I usually don’t put very long stories here. I hope you’ll allow me to indulge myself this once.

This is my car. I got it in 2004 as a present from my parents when I started my first job. It’s the only car I’ve ever owned. Unlike my friends who seemed to change cars every few years or so, my heart has only ever belonged to my Neon.

I had to take my driver’s test twice. I failed the first time. My tester, an incredibly ill-tempered middle aged woman, took me down an impossibly narrow road and requested I do my 3-point turn. Unfortunately, the 3-point turn turned into a 5-point turn, and as soon as I turned the car around, she instructed me to head back to the DMV. “I failed, didn’t I?” I asked her. She told me we’d talked about it when we got back. As I suspected, I had failed because of that turn.

I had to wait a week before I could take the test again. Instead of the same grumpy woman, this time my tester was a pleasant, happy lady who reassured me that I’d do fine and talked about how her youngest son had just taken his test. Her demeanor was so much friendlier and more pleasant. With her, I felt relaxed and passed the test easily.

The first person who ever rode in my car with me was my friend Marissa. She laughed at how tightly I gripped the steering wheel and how strictly I obeyed the speed limit. I sat with my seat straight upright and as close to the wheel as possible. She told me I drove like a grandma. I didn’t care; I was just happy to finally be able to drive.

I was one of only a few people I knew in early university who had their own car. As such, I found myself being the designated driver on all sorts of adventures – parties, concerts, hiking expeditions. Sometimes I got bonus compensation for driving: for example, the first time I saw the Decemberists play live was because a friend of mine wanted to go and needed a ride. In return for my driving, he bought my ticket. I usually didn’t care about being ‘paid,’ though, because I loved driving my car so much.

The university I went to was a five-and-a-half hour drive from my hometown. Some of my favorite moments from those years were from making the drive in between the two cities. Before every road trip I would burn a CD of my current favorite songs, and the drive would turn into an hours-long concert to myself as I sang at the top of my lungs. It was like a tiny vacation from reality; the only thing that mattered was movement, the only thing I could do was keep going forward.

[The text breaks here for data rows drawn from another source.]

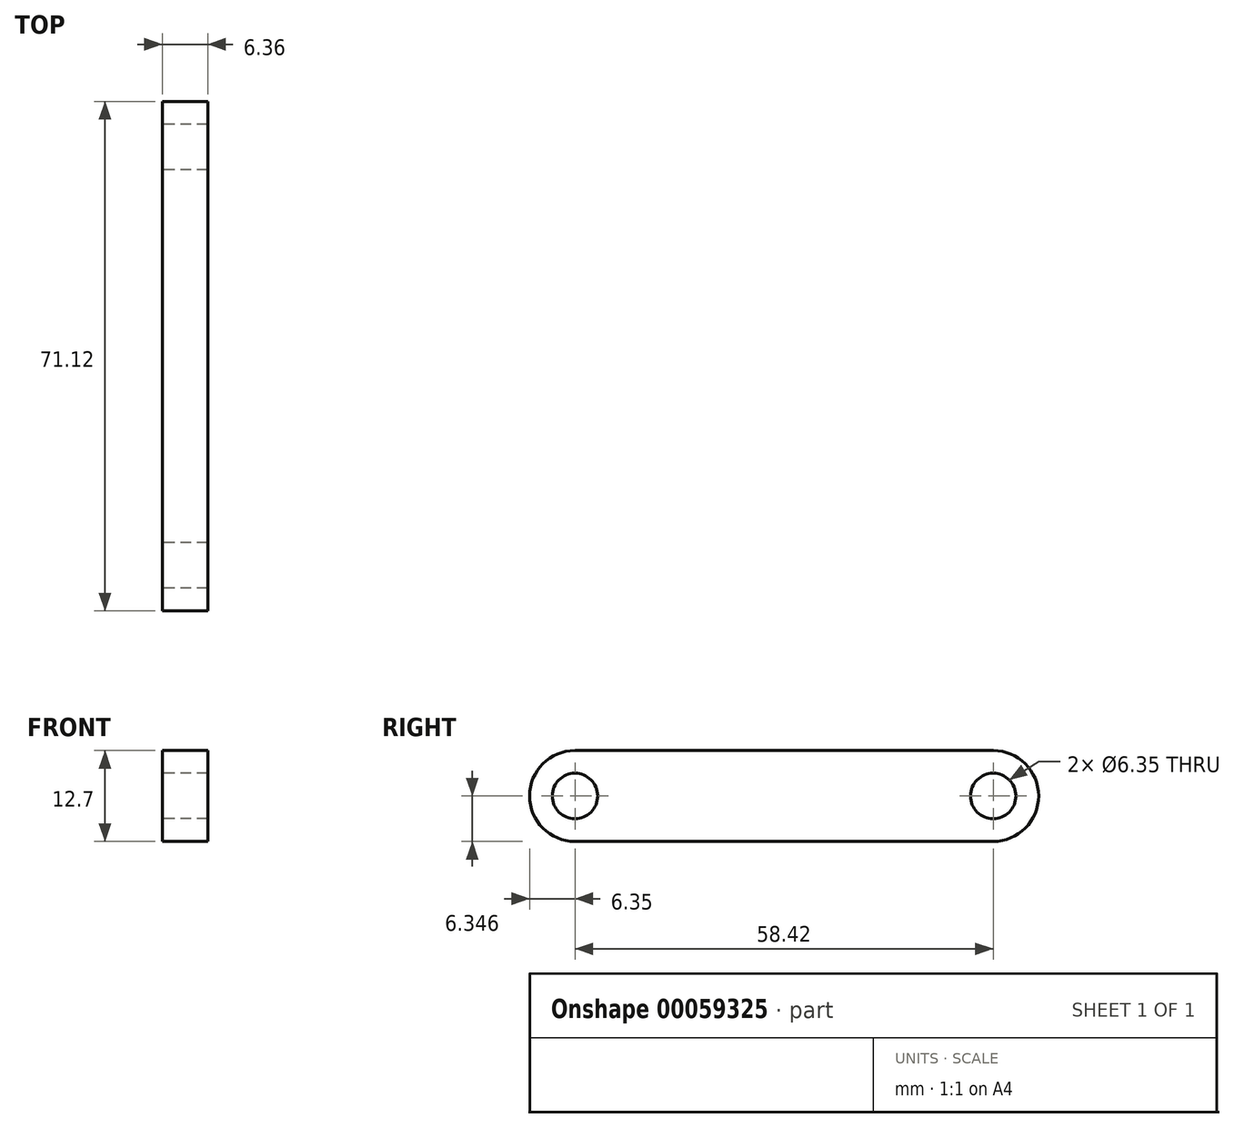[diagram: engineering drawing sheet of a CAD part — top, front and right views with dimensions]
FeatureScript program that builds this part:
annotation { "Feature Type Name" : "Feature", "Feature Type Description" : "" }
export const myFeature = defineFeature(function(context is Context, id is Id, definition is map)
    precondition{}
    {
        {
            var Q0;
            Q0=qCreatedBy(makeId("Right.planeOp"),FACE);
            var sketch = newSketch(context, id + "F0", { "sketchPlane" : qUnion([Q0])});
            skLineSegment(sketch, "E0.bottom", {"start": v(-29.2, 6.88) * mm, "end": v(29.21, 6.88) * mm});
            skLineSegment(sketch, "E0.top", {"start": v(-29.2, -5.82) * mm, "end": v(29.21, -5.82) * mm});
            skArc(sketch, "E1", {"start": v(-29.2, 6.88) * mm, "mid": v(-35.56, 0.53) * mm, "end": v(-29.2, -5.82) * mm});
            skArc(sketch, "E2", {"start": v(29.21, -5.82) * mm, "mid": v(35.56, 0.53) * mm, "end": v(29.21, 6.88) * mm});
            skCircle(sketch, "E3", {"center": v(-29.2, 0.53) * mm, "radius": 3.18 * mm});
            skCircle(sketch, "E4", {"center": v(29.21, 0.53) * mm, "radius": 3.18 * mm});
            skSolve(sketch);
        }
        {
            var Q0;
            Q0 = qSketchRegion(id + "F0", true);
            extrude(context, id + "F1", {"entities" : qUnion([Q0]), "endBound" : BoundingType.SYMMETRIC, "depth" : 6.35 * mm});
        }
    });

Since I moved to Korea two years ago, I’ve only been able to drive the car a handful of times when I was visiting home. I gave the car to my mom to use for her long daily commute to work. She’s put several thousand miles on the car, and on top of the 200,000+ I put on my Neon, the machine has about met its end. I won’t be returning to the States for at least another year and a half. The car will be gone by the time I get back, traded in for something newer and more reliable.

It feels strange to be so emotional about a machine. In the past few years I’ve really been learning to let go of things and not feel so connected to mere objects. It’s the meaning behind the objects, the memories and the symbolism, which is really important. The object itself is not necessary.

But then again, I’ve never spent as much time with any object as I have with my car. We were together for years. She offered me much-needed escape, taking me down the highway to the beach in the middle of the night when I needed to clear my head. She took me to and from work and school, facilitating the framework of my adolescence. Her hard metal frame protected me as we hit a patch of ice and went spinning in sickening circles down a winding mountain road in the middle of a snowstorm (we both emerged from that situation gloriously unscathed). And she calmly ferried me home time and time again, allowing me the freedom to believe that it is, in fact, possible to return to places and people I thought I’d left behind forever.

Goodbye, my faithful car. Thank you for granting me freedom and autonomy and allowing me to take advantage of new opportunities, no matter where they were. Thank you for never breaking down and leaving me stranded on the side of some sweltering highway, even on the days I pushed you too hard and rubbed your dashboard, whispering prayers and entreaties that you would get us to our final destination. I will think of you every time I insert a key into a different ignition and every time I feel the reverberations of a new engine beneath my fingertips.